Among the lines below, tally those holding the string "owner" and give the total only.

*** Opening Material provided ***

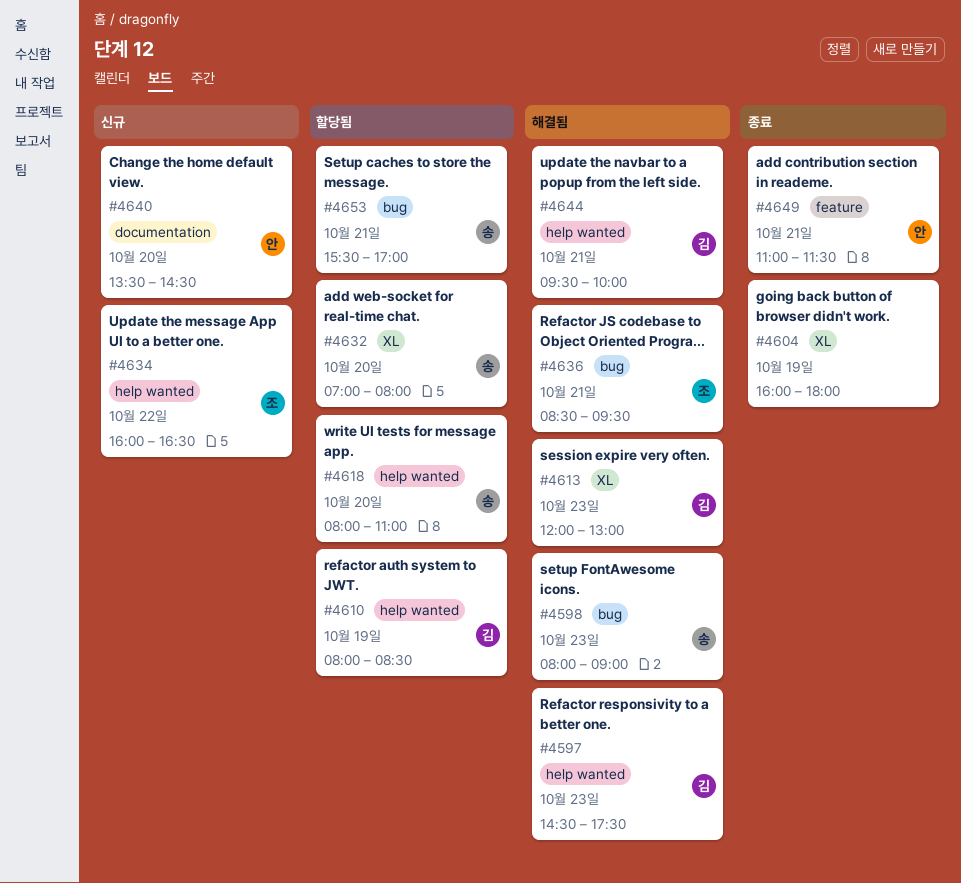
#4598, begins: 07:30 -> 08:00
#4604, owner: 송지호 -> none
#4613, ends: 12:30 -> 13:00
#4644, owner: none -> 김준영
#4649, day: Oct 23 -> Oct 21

*** Closing Material provided ***

> [Response to the task]: 2